The house known today as Stratton House Inn was constructed originally in the 1890s. The early history of the house is not documented, but it was owned in 1903 by David French.
David French was the father-in-law of Charles Stratton, who was a brother of John Stratton. John Stratton envisioned, designed, and built Stratton Flour Mill, but died of typhoid fever before the mill was completed. When John died, John's brother -- Charles -- and their brother-in-law, Joseph Branson, pushed construction of the mill to completion, and began operating the mill in 1878.
John Stratton had a son, George, who was only two years old when John died. In 1903, George bought Stratton House from the estate of David French -- his Uncle Charles' father-in-law.
George and Melva Stratton had been married 2 May 1900. They started housekeeping in the new home of William and Dorothy Ashton (George's mother), who were called to be Superintendent and Matron at the Olney Friends School (Barnesville, Ohio) from 1895 to 1903. (George's mother had remarried following the death of George's father, John Stratton.) The Ashton home was south of Stratton House Inn -- near the bend in Stratton Lane -- and had a commanding view of Flushing and Stratton Flour Mill.
In 1903, George and Melva Stratton moved into Stratton House (the former French home), with their three children: Arthur, William, and Stanley. In the following years, two additional sons -- Howard and Charles -- would be born in Stratton House.
In 1877/1878, a single track railroad tunnel was constructed under the property on which Stratton House sits. Stratton Flour Mill was built from a layer of stone removed during the construction of that tunnel.
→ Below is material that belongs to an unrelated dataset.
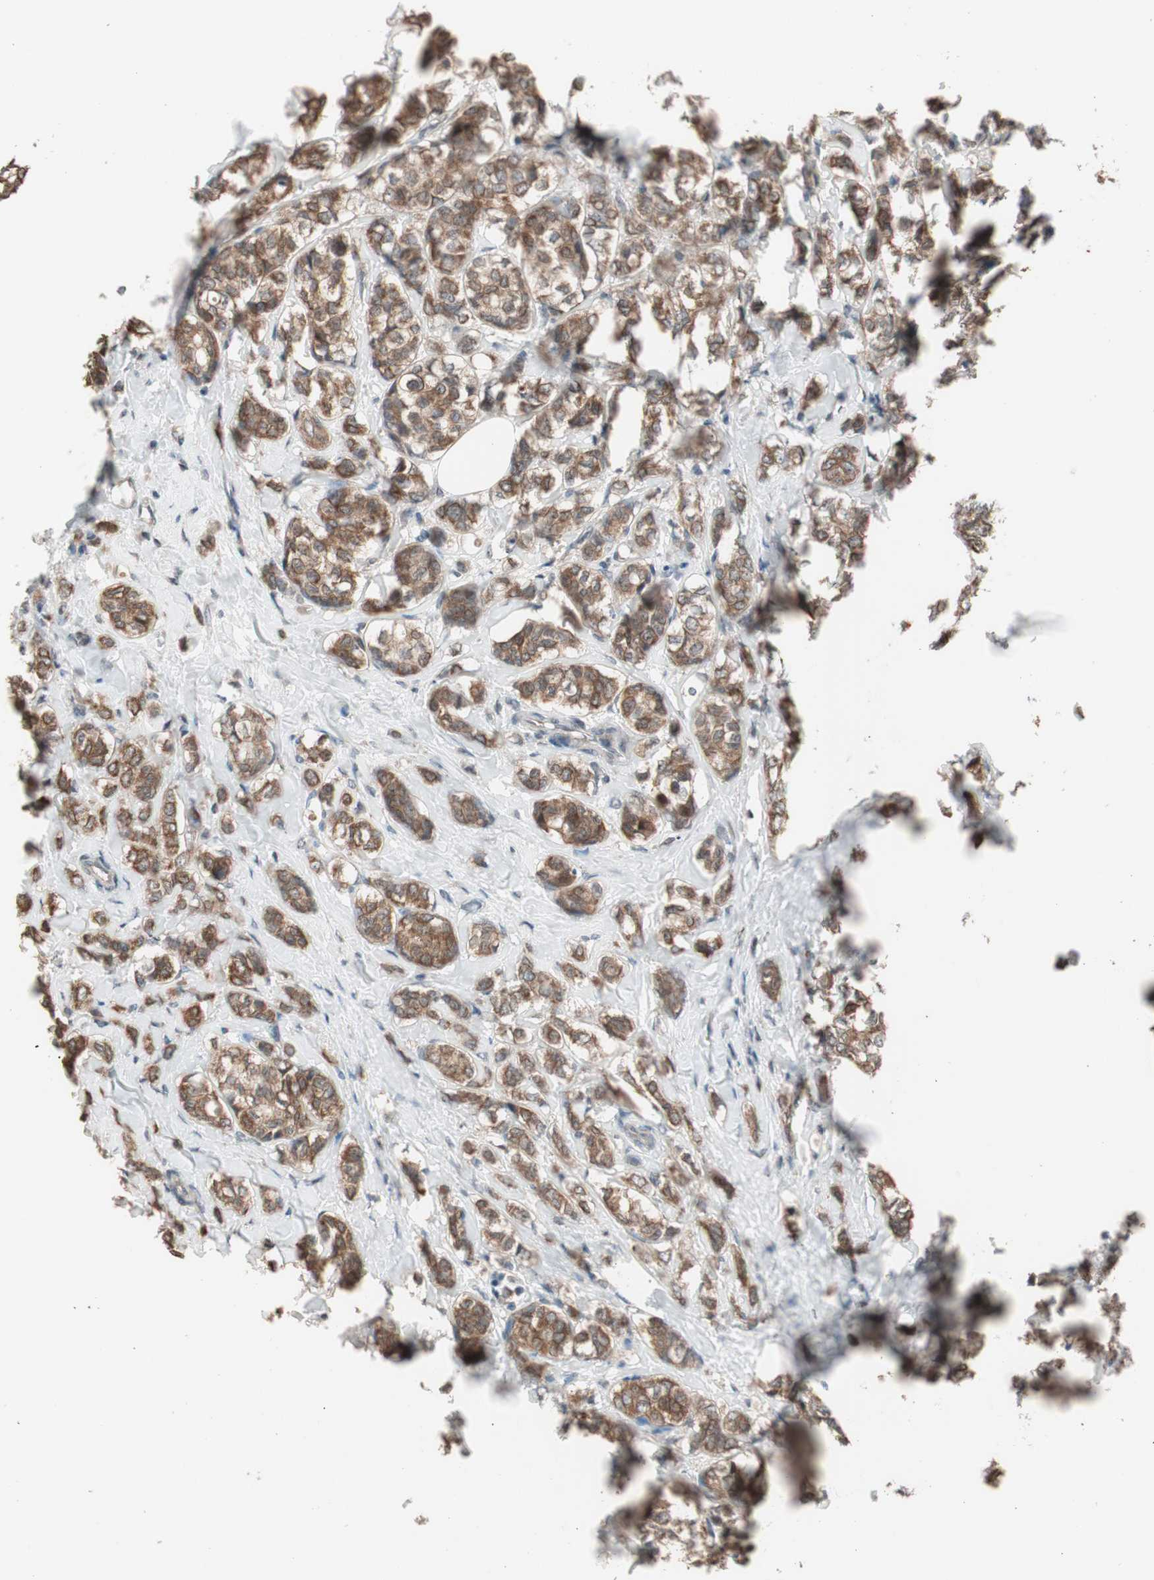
{"staining": {"intensity": "moderate", "quantity": ">75%", "location": "cytoplasmic/membranous"}, "tissue": "breast cancer", "cell_type": "Tumor cells", "image_type": "cancer", "snomed": [{"axis": "morphology", "description": "Lobular carcinoma"}, {"axis": "topography", "description": "Breast"}], "caption": "This is an image of immunohistochemistry staining of breast cancer, which shows moderate positivity in the cytoplasmic/membranous of tumor cells.", "gene": "FBXO5", "patient": {"sex": "female", "age": 60}}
Soon after George moved his family into Stratton House, he sold rights for a second tunnel -- a double-track tunnel -- which also was built under the house.
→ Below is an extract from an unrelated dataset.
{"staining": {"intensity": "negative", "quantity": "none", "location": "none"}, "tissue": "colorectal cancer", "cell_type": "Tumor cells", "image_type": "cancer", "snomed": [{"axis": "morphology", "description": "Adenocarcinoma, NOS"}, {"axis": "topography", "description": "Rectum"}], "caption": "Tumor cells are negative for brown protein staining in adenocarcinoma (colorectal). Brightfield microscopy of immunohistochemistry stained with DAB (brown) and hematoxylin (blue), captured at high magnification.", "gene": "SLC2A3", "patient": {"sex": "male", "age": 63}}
Stratton House was a lively place, with five bright, curious, and energetic boys. It also was the "home office" of George Stratton, who wrote much of his mill correspondence from the current office in the house -- on a once-modern typewriter. It was in this office that George developed his formulation for Stratton's Self-rising Pancake Flour. It was in the kitchen of Stratton House (now the dining room) that the formulation was tested and perfected. And in that same kitchen, the quality of mill flour was continuously tested by its actual use in all kinds of baked goods.
From 1903 to the present day, Stratton House has been owned by three generations of Strattons. George and Melva's second son, William, married and continued to live in the house with his parents. William was George's life-long helper in Stratton Flour Mill, and ran the mill several years following the death of his father.
When William Stratton died in 1989, Stratton House was purchased from the estate by Mary Ellen Wall, a granddaughter of George Stratton. During the intervening years, the house has been remodeled and restored. All work on the house has been done by Lewis Stratton and his capable staff. Lewis Stratton also is a grandson of George Stratton and brother of Mary Ellen. Lewis sells and constructs log homes, and worked on Stratton House over the years as time and schedule permitted.
In cleaning out Stratton House, many artifacts, relics, and documents have been discovered -- and preserved. In the former attic, several trunks were found that were filled with family correspondence -- literally a time capsule of the mundane day-to-day activities and occasional special "events" of family life. Also, current family members have memories of life at and visits back to Stratton House. It is hoped that these memories can be recorded, and selectively mounted on this Web site -- along with appropriate content from those trunks -- in order to provide glimpses into the past of Stratton House -- which, over the years, has seen "a lot of living."